Jusqu'ici en séries éliminatoires, Boston a obtenu six buts du joueur de centre de troisième trio Charlie Coyle, trois chacun pour le défenseur Matt Grzelcyk et l'attaquant de troisième ligne Marcus Johansson et deux chacun de la part des attaquants de quatrième trio Sean Kuraly, Joakim Nordstrom et Chris Wagner.

Video: BOS@CBJ, #4: Kuraly double l'avance de Boston en 3e

Ç'a contribué à soutenir l'apport offensif moins surprenant des attaquants Patrice Bergeron (huit buts), Brad Marchand (sept) et David Pastrnak (sept).

Tout ça a aidé Boston à obtenir son billet pour une troisième Finale de la Coupe Stanley depuis que Neely est devenu président des Bruins en 2010. Boston a gagné la Coupe Stanley en 2011 contre les Canucks de Vancouver avant de s'incliner face aux Blackhawks de Chicago en 2013. Au sein de ces équipes, 16 joueurs avaient inscrit au moins un but.

Cinq joueurs de l'édition de 2011 sont toujours avec les Bruins : Bergeron, Marchand, Zdeno Chara, David Krejci et Tuukka Rask. Ces joueurs ont été loyaux envers les Bruins, ils ont fait bonne figure et mérité l'admiration de Neely.

« Évidemment, en étant ici depuis longtemps comme moi, tu apprends à connaître les personnes qui se cachent derrière les joueurs de hockey. C'est un très bon groupe de gars, a affirmé Neely. Leur leadership et leur façon d'avoir pris plusieurs joueurs sous leur aile au fil des années sont impressionnants à mes yeux. »

Avec ce noyau comme base, les Bruins ont instauré le genre de chimie que les équipes qui bataillent pour la Coupe développent habituellement, et ça devient utile dans l'adversité ou pour faire face à un défi comme celui de la longue pause que traverse l'équipe actuellement. Neely a indiqué que Boston a fait des efforts pour s'assurer que la bonne attitude soit prônée par toute l'organisation.

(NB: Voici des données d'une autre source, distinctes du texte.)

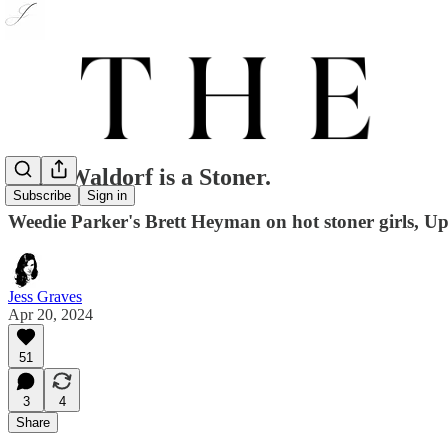
Blair Waldorf is a Stoner.
Subscribe
Sign in
Weedie Parker's Brett Heyman on hot stoner girls, Upp
Jess Graves
Apr 20, 2024
51
3
4
Share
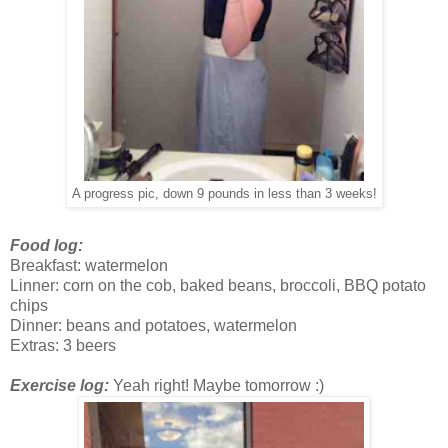
A progress pic, down 9 pounds in less than 3 weeks!
Food log:
Breakfast: watermelon
Linner: corn on the cob, baked beans, broccoli, BBQ potato
chips
Dinner: beans and potatoes, watermelon
Extras: 3 beers
Exercise log:
Yeah right! Maybe tomorrow :)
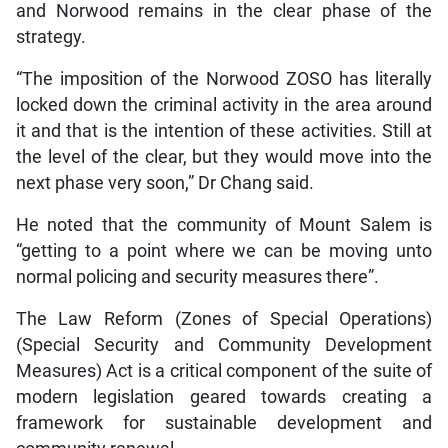
and Norwood remains in the clear phase of the
strategy.
“The imposition of the Norwood ZOSO has literally
locked down the criminal activity in the area around
it and that is the intention of these activities. Still at
the level of the clear, but they would move into the
next phase very soon,” Dr Chang said.
He noted that the community of Mount Salem is
“getting to a point where we can be moving unto
normal policing and security measures there”.
The Law Reform (Zones of Special Operations)
(Special Security and Community Development
Measures) Act is a critical component of the suite of
modern legislation geared towards creating a
framework for sustainable development and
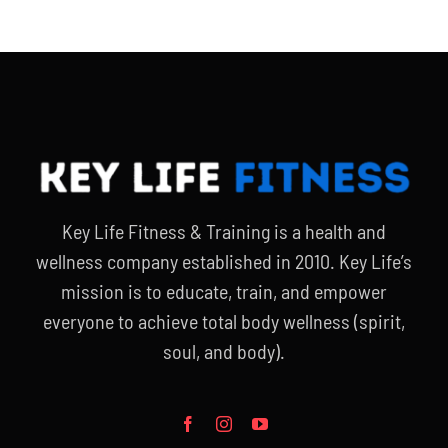
Key Life Fitness & Training is a health and
wellness company established in 2010. Key Life’s
mission is to educate, train, and empower
everyone to achieve total body wellness (spirit,
soul, and body).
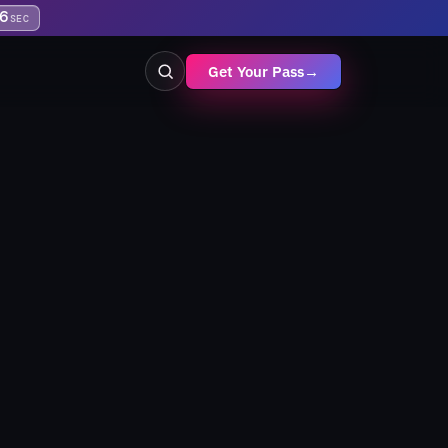
6
SEC
Get Your Pass
→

« Ç'a toujours été important pour moi que nous ayons des personnes de qualité. Pas seulement les joueurs, mais les entraîneurs, les thérapeutes et le personnel administratif, a expliqué Neely. Je veux être certain que nous misions sur des personnes de qualité qui se soucient des autres et de leurs succès. Ce n'est pas une mentalité individuelle. Nous poussons tous dans la même direction et de la même façon. »

Video: BOS@CAR, #4: Bergeron complète la passe-et-va en A.N.

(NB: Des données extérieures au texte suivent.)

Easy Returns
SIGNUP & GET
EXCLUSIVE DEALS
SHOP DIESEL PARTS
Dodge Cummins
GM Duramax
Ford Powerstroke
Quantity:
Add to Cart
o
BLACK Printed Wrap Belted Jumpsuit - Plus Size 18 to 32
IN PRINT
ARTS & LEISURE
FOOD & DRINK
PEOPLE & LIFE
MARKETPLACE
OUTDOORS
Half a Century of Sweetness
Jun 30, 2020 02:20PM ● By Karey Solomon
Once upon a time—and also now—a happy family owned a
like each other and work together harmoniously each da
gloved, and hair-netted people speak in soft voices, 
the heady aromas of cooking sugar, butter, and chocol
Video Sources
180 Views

Les défaites en 1988 et 1990 ont constitué les seuls passages de Neely en Finale comme joueur. Mais il a la chance d'ajouter une deuxième bague de la Coupe Stanley à sa collection comme dirigeant, un prix de consolation qu'il serait bien heureux d'accepter.

« Si tu ne peux pas la gagner avec des patins, c'est correct de le faire en veston-cravate », a-t-il dit.